Would Jesus Forgive Ken Starr?

A little over a month ago I attended an evening of offbeat film where one of the archivists responsible for the program introduced himself as hailing from Raleigh, N.C. He said that he used to say this was the home of Slim Jims (I think) and Jesse Helms. But since the cooking of spicy meat bi-products was going on somewhere else, and since Jesse Helms had died, he could no longer talk that way about his home. At the point where he mentioned Helms’ death, the mostly academic and artsy crowd began to applaud.

Now I know conservatives are regularly guilty of bad taste and the examples of Rush and Glen provide daily reminders to non-conservatives of how mean the Right is supposed to be. But I find it hard to believe that even the vox talk-radioli greeted the news of Edward Kennedy’s death with the same glee evident at this evening of film. Granted, everyone on planet earth is a sinner and so constantly guilty of hypocrisy (which is sort of Paul’s point in Romans 1 and 2, right?). So I shrugged off the incident and despite discomfort with the egregious bad taste stuck around for the movies (plus, I had paid my $7). But I do scratch my head at the liberal talking point that conservatives are meanies when instances like this, not to mention various hosts at MSNBC, seem to balance the scales of meanness between the Right and the Left. If liberals want conservatives to stop being mean, shouldn’t they embody the niceness that supposedly typifies their understanding of a good society?

I was reminded of this incident when reading Randall Balmer’s recent reflections about the appointment of Kenneth Starr as president of Baylor University. I myself think that the Republicans treatment of Bill Clinton during the Lewinski scandal was in the ballpark of Clinton’s own shameful behavior – maybe not at home plate, but still inside the white lines. But liberals don’t forgive and forget anymore than conservatives, hence the helpings of meanness that fill up both the Right’s and the Left’s plates.

Balmer writes:

Starr’s appointment is not surprising because it apparently reflects the right-wing leanings of the regents, if not necessarily the faculty or the students. Starr as special prosecutor, of course, sought to bring down the Clinton administration. (Was it my imagination, or did Starr seem just a tad too interested in the tawdry Monica Lewinsky business?) Starr also has been dean of the notoriously right-wing Pepperdine Law School, and he has been in the forefront of supporters for California’s Proposition 8, the ballot initiative that reversed the legalization of same-sex marriages.

* SET OF TASKS
[a] Rewrite the part of the essay on Ken Starr that opens with "A little over" and closes with "began to applaud.", putting "Durham" wherever "Raleigh" appears.
[b] Carry on the essay on Ken Starr from its last sentence.
Nothing in the material is needed here.

* DATA TO EXAMINE
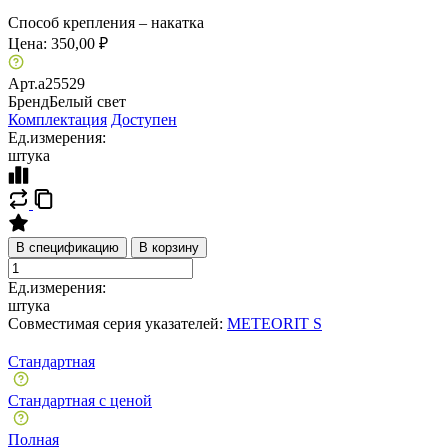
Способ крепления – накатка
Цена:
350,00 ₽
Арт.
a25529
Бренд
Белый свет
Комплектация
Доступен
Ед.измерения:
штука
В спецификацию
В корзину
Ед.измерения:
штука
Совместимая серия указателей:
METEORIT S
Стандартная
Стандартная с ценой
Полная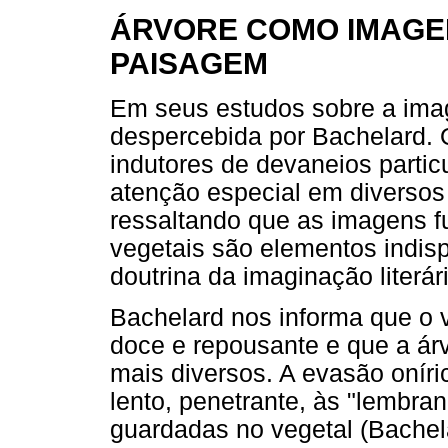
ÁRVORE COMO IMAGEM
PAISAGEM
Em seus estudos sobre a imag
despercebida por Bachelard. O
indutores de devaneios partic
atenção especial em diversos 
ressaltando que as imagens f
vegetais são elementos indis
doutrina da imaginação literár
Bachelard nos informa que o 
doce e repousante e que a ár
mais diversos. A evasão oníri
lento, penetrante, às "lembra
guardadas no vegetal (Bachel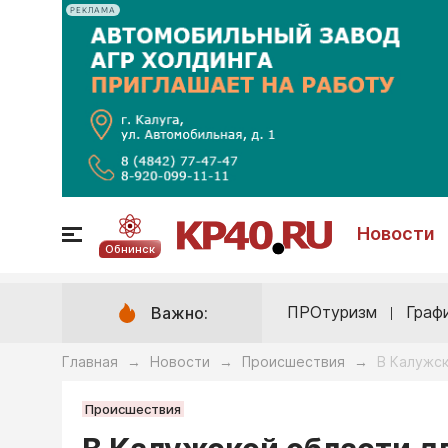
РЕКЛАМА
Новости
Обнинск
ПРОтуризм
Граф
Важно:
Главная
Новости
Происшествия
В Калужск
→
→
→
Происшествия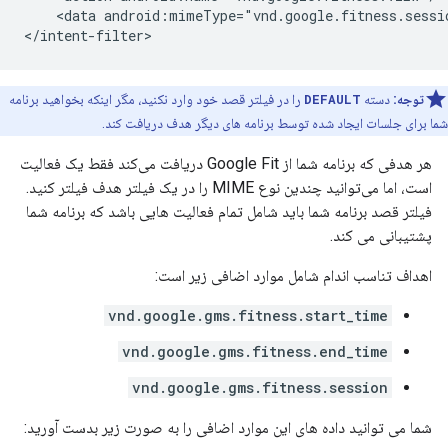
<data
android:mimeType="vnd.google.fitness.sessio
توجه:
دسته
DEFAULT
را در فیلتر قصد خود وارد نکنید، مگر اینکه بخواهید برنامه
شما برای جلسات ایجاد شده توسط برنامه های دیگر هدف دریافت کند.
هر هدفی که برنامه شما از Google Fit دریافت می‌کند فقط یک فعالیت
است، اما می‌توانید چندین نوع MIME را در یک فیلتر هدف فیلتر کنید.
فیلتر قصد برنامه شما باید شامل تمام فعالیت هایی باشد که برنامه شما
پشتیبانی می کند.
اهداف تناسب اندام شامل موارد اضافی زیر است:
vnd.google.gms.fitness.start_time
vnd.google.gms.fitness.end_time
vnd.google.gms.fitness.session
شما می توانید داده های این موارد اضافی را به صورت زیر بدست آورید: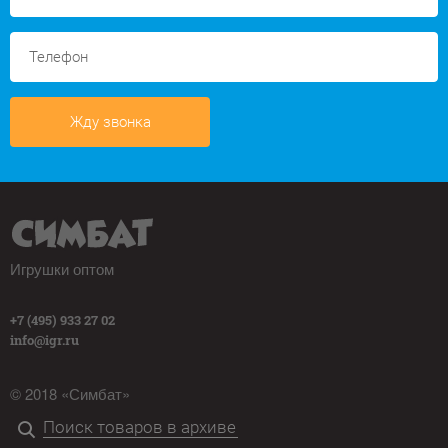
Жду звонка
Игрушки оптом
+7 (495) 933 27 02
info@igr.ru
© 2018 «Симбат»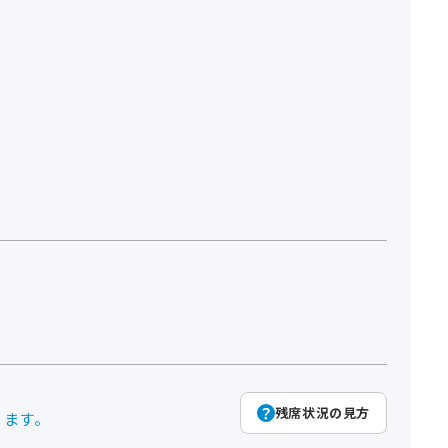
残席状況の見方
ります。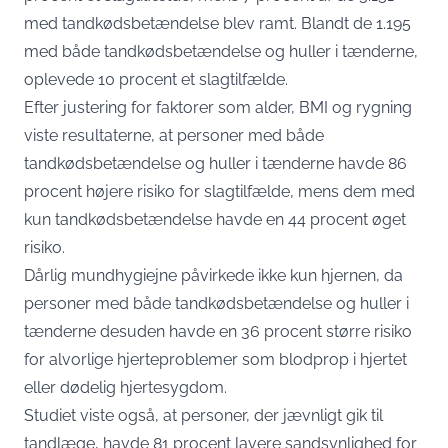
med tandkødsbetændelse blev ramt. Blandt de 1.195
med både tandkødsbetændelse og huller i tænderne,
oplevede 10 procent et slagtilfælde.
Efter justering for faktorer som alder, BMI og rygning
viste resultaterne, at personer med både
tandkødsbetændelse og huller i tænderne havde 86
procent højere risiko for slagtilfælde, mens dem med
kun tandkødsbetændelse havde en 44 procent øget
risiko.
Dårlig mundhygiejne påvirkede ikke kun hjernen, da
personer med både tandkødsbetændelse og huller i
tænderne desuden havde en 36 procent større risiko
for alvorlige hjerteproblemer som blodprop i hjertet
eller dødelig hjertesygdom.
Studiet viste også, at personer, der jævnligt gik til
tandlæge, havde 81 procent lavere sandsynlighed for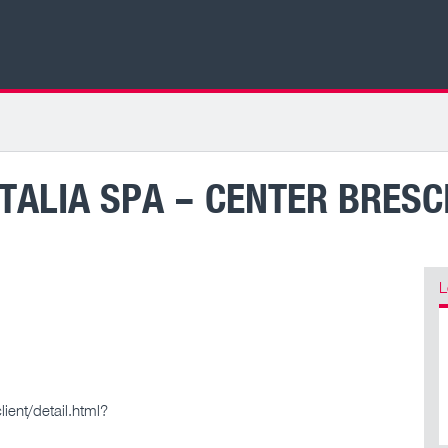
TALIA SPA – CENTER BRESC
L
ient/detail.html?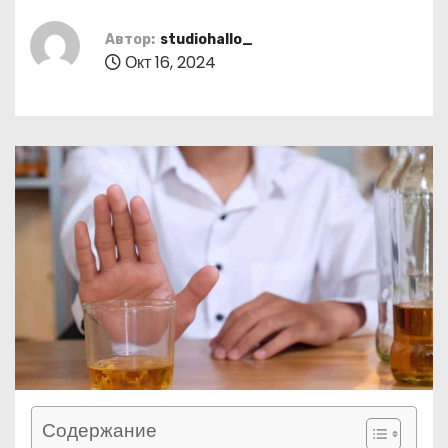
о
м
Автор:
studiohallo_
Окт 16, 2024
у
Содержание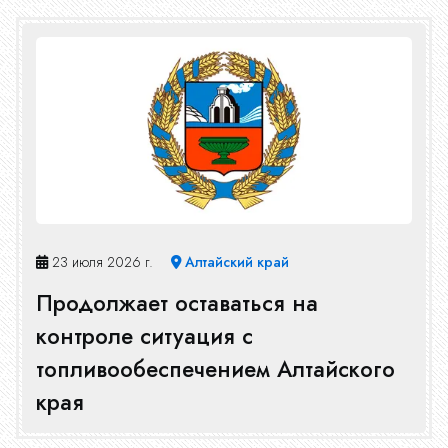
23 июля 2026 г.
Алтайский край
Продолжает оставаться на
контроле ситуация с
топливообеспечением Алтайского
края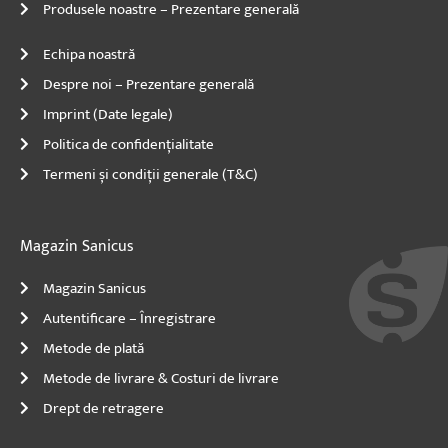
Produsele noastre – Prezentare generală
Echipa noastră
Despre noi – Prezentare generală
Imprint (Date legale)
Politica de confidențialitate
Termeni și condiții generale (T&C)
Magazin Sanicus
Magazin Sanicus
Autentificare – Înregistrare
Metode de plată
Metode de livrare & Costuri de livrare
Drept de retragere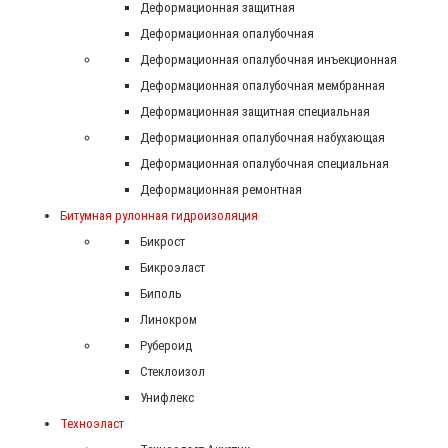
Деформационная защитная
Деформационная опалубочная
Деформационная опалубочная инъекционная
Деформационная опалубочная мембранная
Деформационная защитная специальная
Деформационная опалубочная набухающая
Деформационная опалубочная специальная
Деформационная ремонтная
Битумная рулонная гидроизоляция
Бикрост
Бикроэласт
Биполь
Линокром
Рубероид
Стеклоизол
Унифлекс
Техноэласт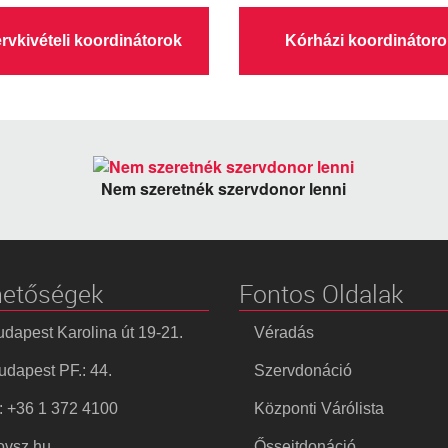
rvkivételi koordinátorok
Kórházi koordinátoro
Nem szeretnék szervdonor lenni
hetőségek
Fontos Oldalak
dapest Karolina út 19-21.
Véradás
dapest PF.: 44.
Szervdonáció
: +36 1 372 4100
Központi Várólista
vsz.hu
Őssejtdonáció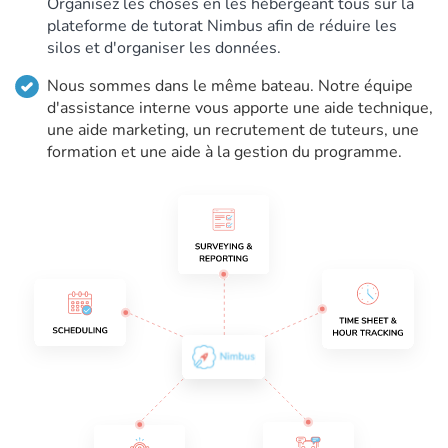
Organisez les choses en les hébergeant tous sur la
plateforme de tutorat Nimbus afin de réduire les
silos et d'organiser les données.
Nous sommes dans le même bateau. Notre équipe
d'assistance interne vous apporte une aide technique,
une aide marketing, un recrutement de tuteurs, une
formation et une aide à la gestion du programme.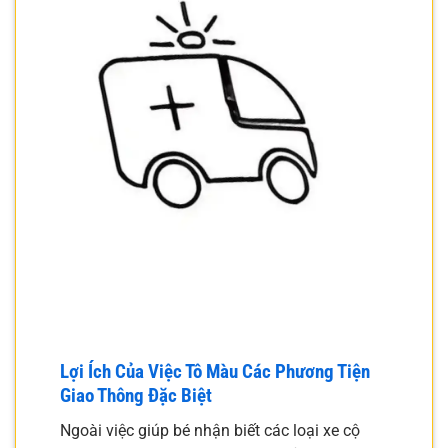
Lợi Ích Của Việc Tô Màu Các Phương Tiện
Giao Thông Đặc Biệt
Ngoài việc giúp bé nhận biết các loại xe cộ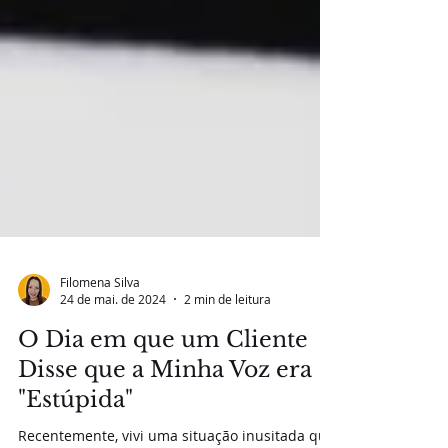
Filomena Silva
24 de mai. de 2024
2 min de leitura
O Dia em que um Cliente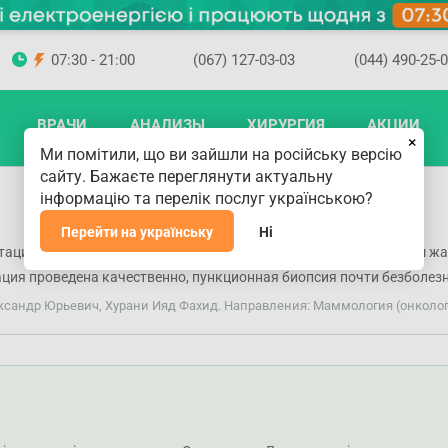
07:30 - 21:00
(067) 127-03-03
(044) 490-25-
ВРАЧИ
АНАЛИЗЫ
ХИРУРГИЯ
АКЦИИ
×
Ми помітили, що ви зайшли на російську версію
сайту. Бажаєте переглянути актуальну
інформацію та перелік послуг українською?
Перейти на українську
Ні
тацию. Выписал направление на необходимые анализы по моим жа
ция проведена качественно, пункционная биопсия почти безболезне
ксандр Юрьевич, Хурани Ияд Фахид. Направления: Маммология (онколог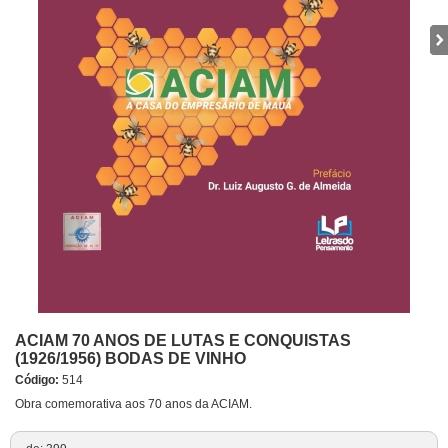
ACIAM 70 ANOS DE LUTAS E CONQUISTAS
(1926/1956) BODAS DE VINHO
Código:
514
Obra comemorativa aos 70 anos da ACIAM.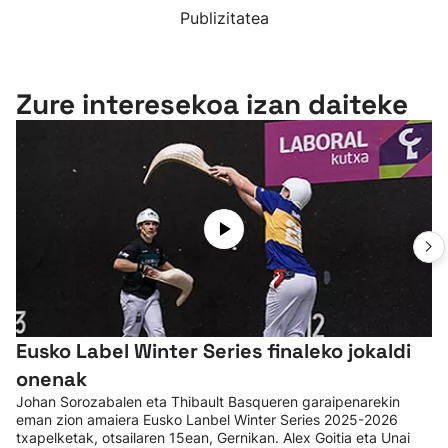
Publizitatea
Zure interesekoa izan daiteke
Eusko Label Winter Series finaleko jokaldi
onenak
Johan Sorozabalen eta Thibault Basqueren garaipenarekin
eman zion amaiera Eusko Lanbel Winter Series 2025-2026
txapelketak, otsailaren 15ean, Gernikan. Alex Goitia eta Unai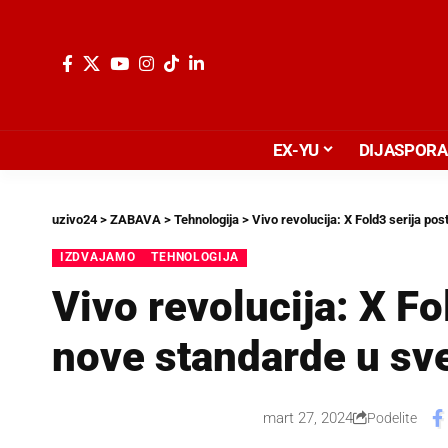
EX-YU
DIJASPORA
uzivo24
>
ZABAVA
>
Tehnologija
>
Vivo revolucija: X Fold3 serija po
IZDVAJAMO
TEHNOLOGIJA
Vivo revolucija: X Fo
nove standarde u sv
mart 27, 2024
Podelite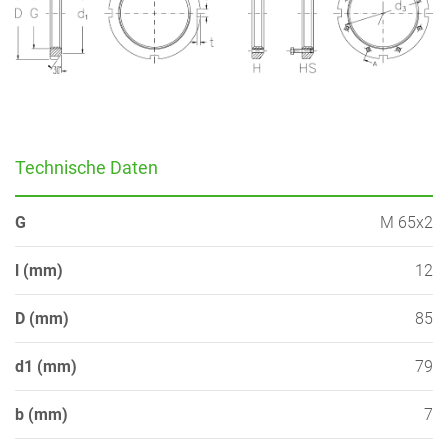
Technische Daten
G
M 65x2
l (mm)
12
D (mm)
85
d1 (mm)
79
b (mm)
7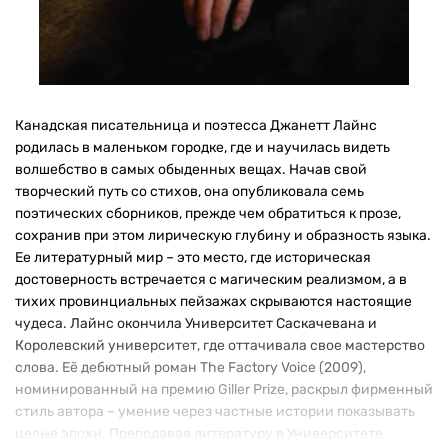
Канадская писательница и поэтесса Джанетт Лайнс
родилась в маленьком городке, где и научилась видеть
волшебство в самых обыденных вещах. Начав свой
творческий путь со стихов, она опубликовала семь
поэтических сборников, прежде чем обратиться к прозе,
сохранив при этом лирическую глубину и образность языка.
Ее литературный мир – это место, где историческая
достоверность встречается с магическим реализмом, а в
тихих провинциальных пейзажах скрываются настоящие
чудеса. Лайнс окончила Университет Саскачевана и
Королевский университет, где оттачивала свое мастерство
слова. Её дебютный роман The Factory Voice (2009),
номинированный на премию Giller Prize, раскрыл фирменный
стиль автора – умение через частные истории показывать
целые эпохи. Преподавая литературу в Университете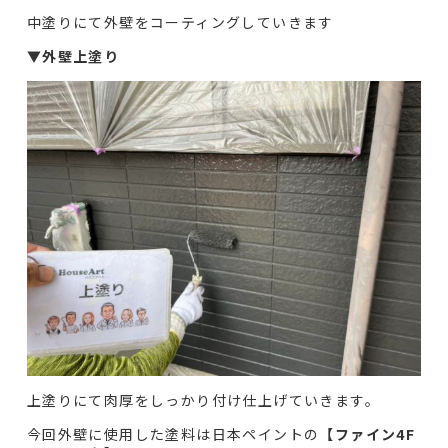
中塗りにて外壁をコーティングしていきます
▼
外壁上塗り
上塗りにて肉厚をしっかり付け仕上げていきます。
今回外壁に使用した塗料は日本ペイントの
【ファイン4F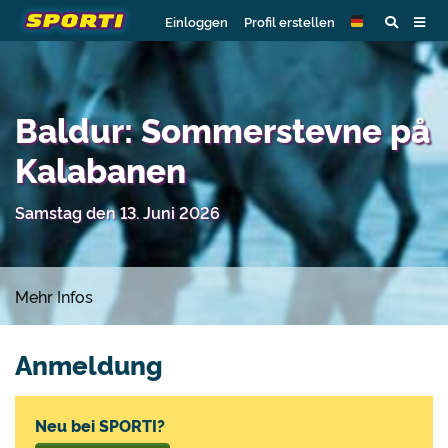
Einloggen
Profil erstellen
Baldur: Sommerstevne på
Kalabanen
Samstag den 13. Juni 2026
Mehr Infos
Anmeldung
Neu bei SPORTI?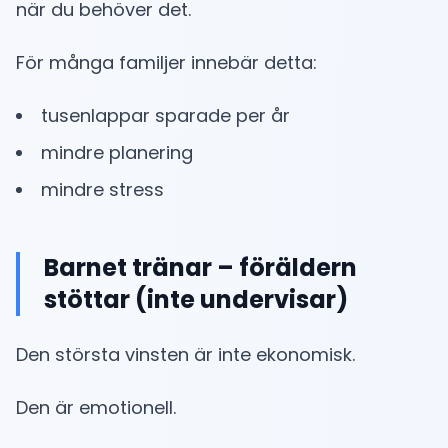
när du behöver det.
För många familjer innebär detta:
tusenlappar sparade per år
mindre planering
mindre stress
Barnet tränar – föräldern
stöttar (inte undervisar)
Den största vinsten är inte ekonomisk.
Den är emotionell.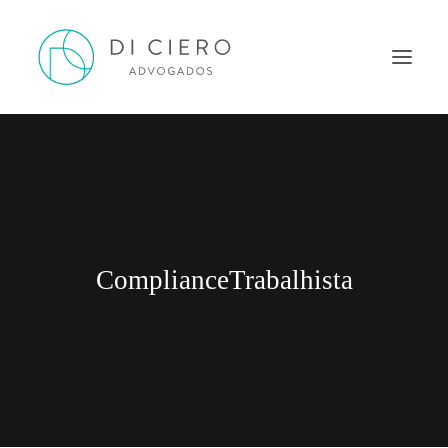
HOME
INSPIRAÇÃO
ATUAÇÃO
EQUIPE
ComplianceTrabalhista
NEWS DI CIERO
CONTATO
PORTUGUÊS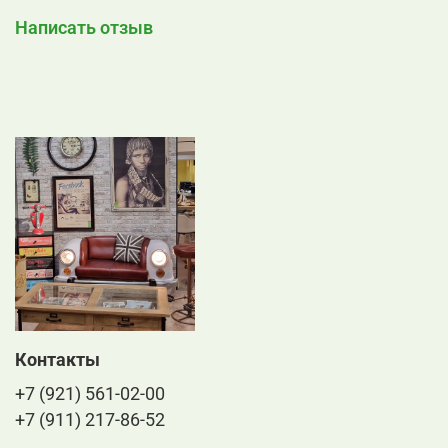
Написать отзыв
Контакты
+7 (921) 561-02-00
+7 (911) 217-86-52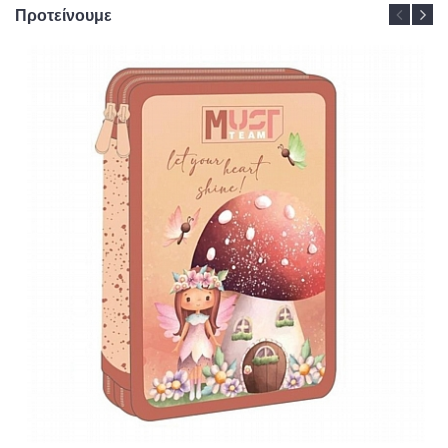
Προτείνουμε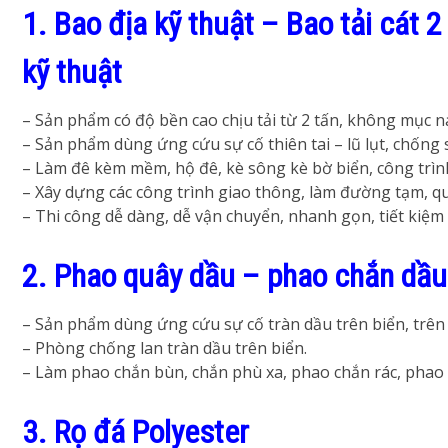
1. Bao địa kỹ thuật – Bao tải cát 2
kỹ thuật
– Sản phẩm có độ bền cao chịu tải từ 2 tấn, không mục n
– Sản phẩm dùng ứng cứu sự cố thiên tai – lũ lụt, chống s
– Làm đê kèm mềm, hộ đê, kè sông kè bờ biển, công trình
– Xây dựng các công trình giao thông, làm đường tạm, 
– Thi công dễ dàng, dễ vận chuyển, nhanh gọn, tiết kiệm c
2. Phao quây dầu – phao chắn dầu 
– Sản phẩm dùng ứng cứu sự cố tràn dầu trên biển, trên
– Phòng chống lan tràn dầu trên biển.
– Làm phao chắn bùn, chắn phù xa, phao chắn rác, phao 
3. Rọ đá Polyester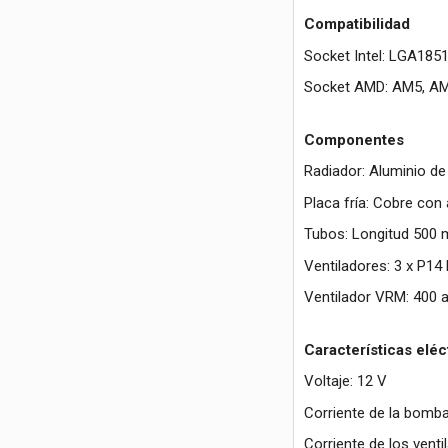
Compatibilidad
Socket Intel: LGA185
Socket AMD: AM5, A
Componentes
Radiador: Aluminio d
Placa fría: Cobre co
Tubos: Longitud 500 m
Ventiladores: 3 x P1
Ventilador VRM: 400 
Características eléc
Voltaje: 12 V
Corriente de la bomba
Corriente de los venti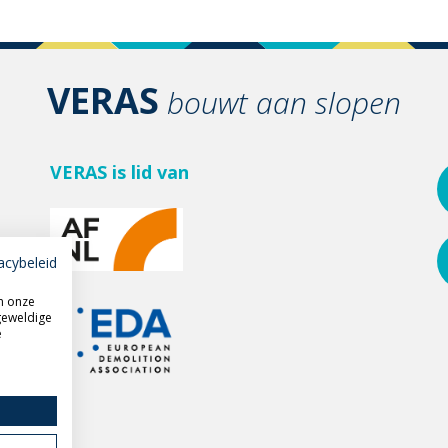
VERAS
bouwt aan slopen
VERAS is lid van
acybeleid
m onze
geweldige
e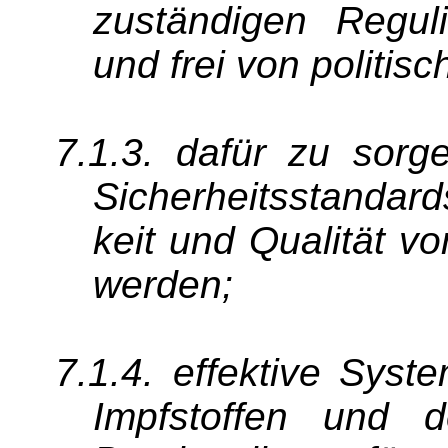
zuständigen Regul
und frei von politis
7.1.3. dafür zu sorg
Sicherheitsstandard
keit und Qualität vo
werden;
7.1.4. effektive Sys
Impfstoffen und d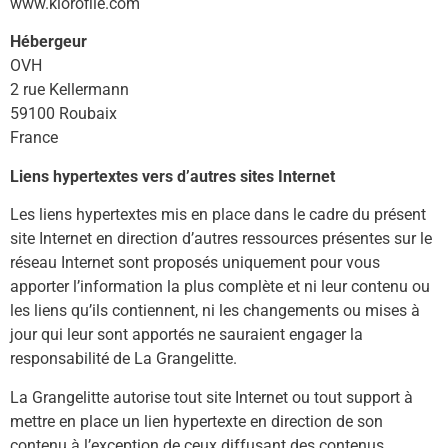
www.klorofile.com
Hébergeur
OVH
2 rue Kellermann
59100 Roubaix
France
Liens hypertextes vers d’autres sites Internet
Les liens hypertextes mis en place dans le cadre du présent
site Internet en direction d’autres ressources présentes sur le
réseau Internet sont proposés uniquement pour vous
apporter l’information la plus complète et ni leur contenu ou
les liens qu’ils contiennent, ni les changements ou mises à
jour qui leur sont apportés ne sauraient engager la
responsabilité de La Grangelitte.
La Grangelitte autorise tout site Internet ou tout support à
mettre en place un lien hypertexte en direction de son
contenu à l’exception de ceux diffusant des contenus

* ANSWERS IN ORDER
[a]
A little over a month ago I attended an evening of offbeat film where one of the archivists responsible for the program introduced himself as hailing from Durham, N.C. He said that he used to say this was the home of Slim Jims (I think) and Jesse Helms. But since the cooking of spicy meat bi-products was going on somewhere else, and since Jesse Helms had died, he could no longer talk that way about his home. At the point where he mentioned Helms’ death, the mostly academic and artsy crowd began to applaud.

[b]
At the announcement of his appointment, Starr sought to play down his past. “Baylor’s pursuit of knowledge,” he intoned, leaning closely to read his notes, “is strengthened by the conviction that truth has its ultimate source in God.”

As a person of faith, I have no quarrel with that statement. But the real question for the faculty and students at Baylor is how the new administration approaches the “pursuit of knowledge” at the university. What if the pursuit of knowledge entails stem-cell research or leads to the conclusion (gasp!) that evolution is the most satisfactory explanation of human origins? What if a member of the religion department or the divinity school faculty notices that Jesus really had little or nothing to say about homosexuality or that Paul’s statement that in Christ there is no distinction between Jew or Greek, slave or free, male or female merits a capacious interpretation?

The difficulty for Balmer here is even greater than the one that afflicted my fellow movie watchers. On a minor level, he should know that universities, their trustees, and presidents regularly engage in activities that are inconsistent with the ideals they uphold. Think, for instance, of the welcome that Balmer’s institution, Columbia University, gave to Mahmoud Ahmadinejad.

But an even greater problem is that Balmer identifies with the evangelical left, a group of believers who supposedly point to the kinder and gentler Sermon on the Mount, as opposed to the Right’s harsh Ten Commandments, as the model for Christians getting along. So if Christians are to do as Jesus did, turn the other cheek, and forgive at least seventy times seven, why is Balmer publicly bearing a grudge against Starr? If the love and forgiveness that Jesus taught and practiced is supposed to provide a different model of Christian engagement in public life and discourse, wouldn’t it be good either to let this editorial against Starr go, or extend the right hand of fellowship and thereby embody the sort of ethic that Balmer finds lacking in the Religious Right?

It could be that wherever you get your law, either from Moses or Jesus, it is awfully demanding and so fails to produce the Rodney King-like society for which that liberals and evangelical lefties pine. Or it could be that Balmer is simply regretting that his most recent book has come out with Baylor University Press. At least he can explain that it wasn’t issued on Starr’s watch.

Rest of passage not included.